▶ ACTIVITY: Rewrite all the text in the records below as one numbered list, one line per item, skipping any blank lines and leaving the pictures out of your answer.

▶ SOURCE MATERIAL:
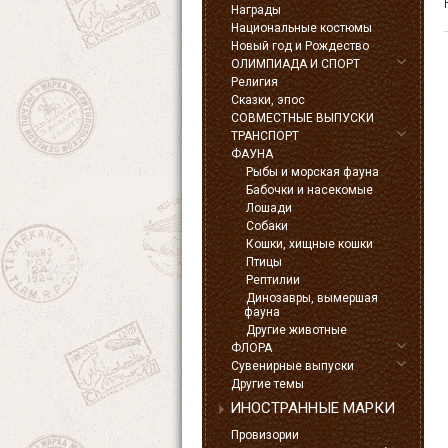
Награды
Национальные костюмы
Новый год и Рождество
ОЛИМПИАДА И СПОРТ
Религия
Сказки, эпос
СОВМЕСТНЫЕ ВЫПУСКИ
ТРАНСПОРТ
ФАУНА
Рыбы и морская фауна
Бабочки и насекомые
Лошади
Собаки
Кошки, хищные кошки
Птицы
Рептилии
Динозавры, вымершая
фауна
Другие животные
ФЛОРА
Сувенирные выпуски
Другие темы
ИНОСТРАННЫЕ МАРКИ
Провизории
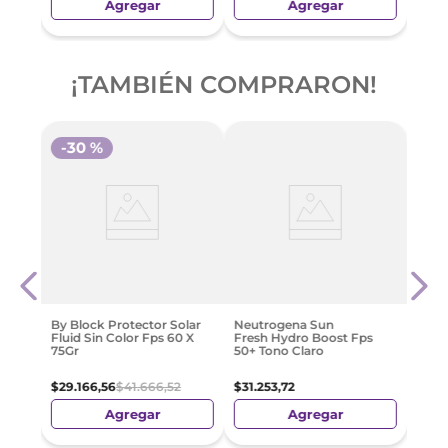
Agregar
Agregar
¡TAMBIÉN COMPRARON!
-
30 %
-
3
Isdin
Pedia
Spf5
$
45
.
By Block Protector Solar
Neutrogena Sun
Fluid Sin Color Fps 60 X
Fresh Hydro Boost Fps
75Gr
50+ Tono Claro
$
29
.
166
,
56
$
41
.
666
,
52
$
31
.
253
,
72
Agregar
Agregar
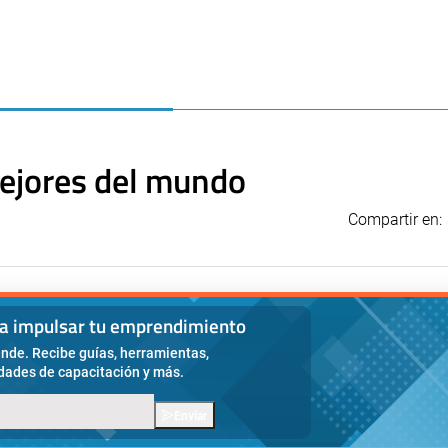
mejores del mundo
Compartir en:
ra impulsar tu emprendimiento
nde. Recibe guías, herramientas,
idades de capacitación y más.
Enviar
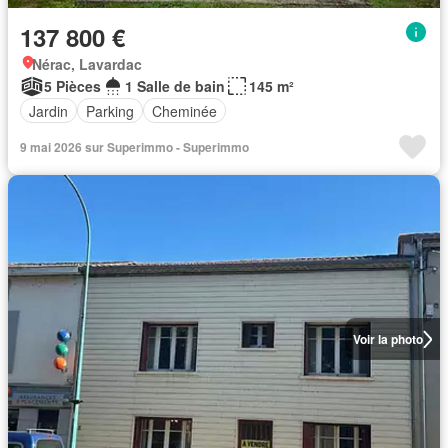
137 800 €
Nérac, Lavardac
5 Pièces
1 Salle de bain
145 m²
Jardin
Parking
Cheminée
9 mai 2026 sur Superimmo - Superimmo
Voir la photo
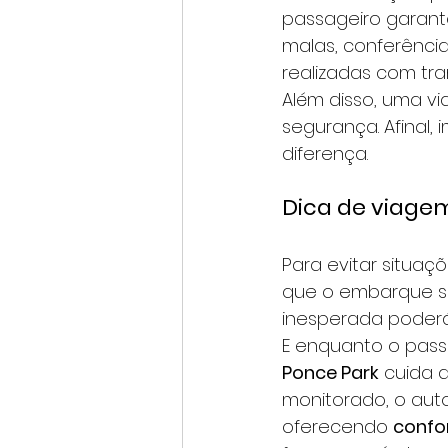
passageiro garan
malas, conferênc
realizadas com tra
Além disso, uma v
segurança. Afinal,
diferença.
Dica de viagem
Para evitar situa
que o embarque se
inesperada poder
E enquanto o pass
Ponce Park
 cuida 
monitorado, o aut
oferecendo 
confor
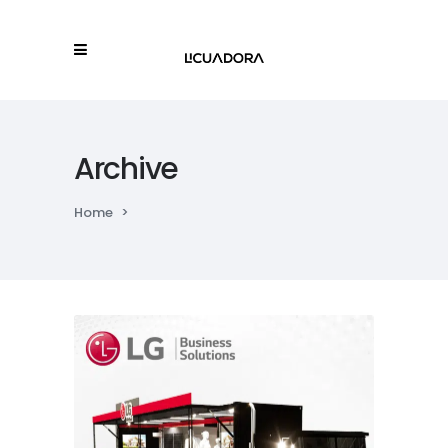
Archive
Home
>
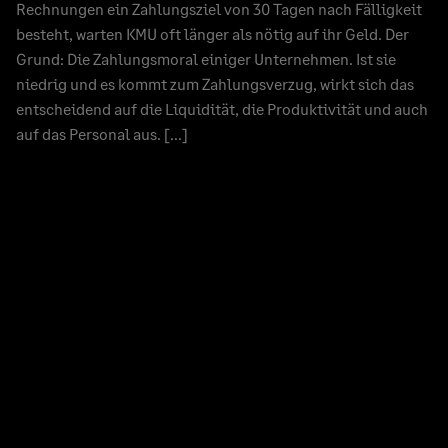
Rechnungen ein Zahlungsziel von 30 Tagen nach Fälligkeit
besteht, warten KMU oft länger als nötig auf ihr Geld. Der
Grund: Die Zahlungsmoral einiger Unternehmen. Ist sie
niedrig und es kommt zum Zahlungsverzug, wirkt sich das
entscheidend auf die Liquidität, die Produktivität und auch
auf das Personal aus. […]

▶ RESULT OF THE TASK:
1. Награды
2. Национальные костюмы
3. Новый год и Рождество
4. ОЛИМПИАДА И СПОРТ
5. Религия
6. Сказки, эпос
7. СОВМЕСТНЫЕ ВЫПУСКИ
8. ТРАНСПОРТ
9. ФАУНА
10. Рыбы и морская фауна
11. Бабочки и насекомые
12. Лошади
13. Собаки
14. Кошки, хищные кошки
15. Птицы
16. Рептилии
17. Динозавры, вымершая
18. фауна
19. Другие животные
20. ФЛОРА
21. Сувенирные выпуски
22. Другие темы
23. ИНОСТРАННЫЕ МАРКИ
24. Провизории
25. Agregar
26. Agregar
27. ¡TAMBIÉN COMPRARON!
28. -
29. 30 %
30. -
31. 3
32. Isdin
33. Pedia
34. Spf5
35. $
36. 45
37. .
38. By Block Protector Solar
39. Neutrogena Sun
40. Fluid Sin Color Fps 60 X
41. Fresh Hydro Boost Fps
42. 75Gr
43. 50+ Tono Claro
44. $
45. 29
46. .
47. 166
48. ,
49. 56
50. $
51. 41
52. .
53. 666
54. ,
55. 52
56. $
57. 31
58. .
59. 253
60. ,
61. 72
62. Agregar
63. Agregar
64. mejores del mundo
65. Compartir en:
66. ra impulsar tu emprendimiento
67. nde. Recibe guías, herramientas,
68. idades de capacitación y más.
69. Enviar
70. 137 800 €
71. Nérac, Lavardac
72. 5 Pièces
73. 1 Salle de bain
74. 145 m²
75. Jardin
76. Parking
77. Cheminée
78. 9 mai 2026 sur Superimmo - Superimmo
79. Voir la photo
80. passageiro garan
81. malas, conferênc
82. realizadas com tra
83. Além disso, uma v
84. segurança. Afinal,
85. diferença.
86. Dica de viagem
87. Para evitar situa
88. que o embarque se
89. inesperada poder
90. E enquanto o pass
91. Ponce Park
92.  cuida 
93. monitorado, o aut
94. oferecendo 
95. confor
96. Archive
97. Home
98. >
99. Rechnungen ein Zahlungsziel von 30 Tagen nach Fälligkeit
100. besteht, warten KMU oft länger als nötig auf ihr Geld. Der
101. Grund: Die Zahlungsmoral einiger Unternehmen. Ist sie
102. niedrig und es kommt zum Zahlungsverzug, wirkt sich das
103. entscheidend auf die Liquidität, die Produktivität und auch
104. auf das Personal aus. […]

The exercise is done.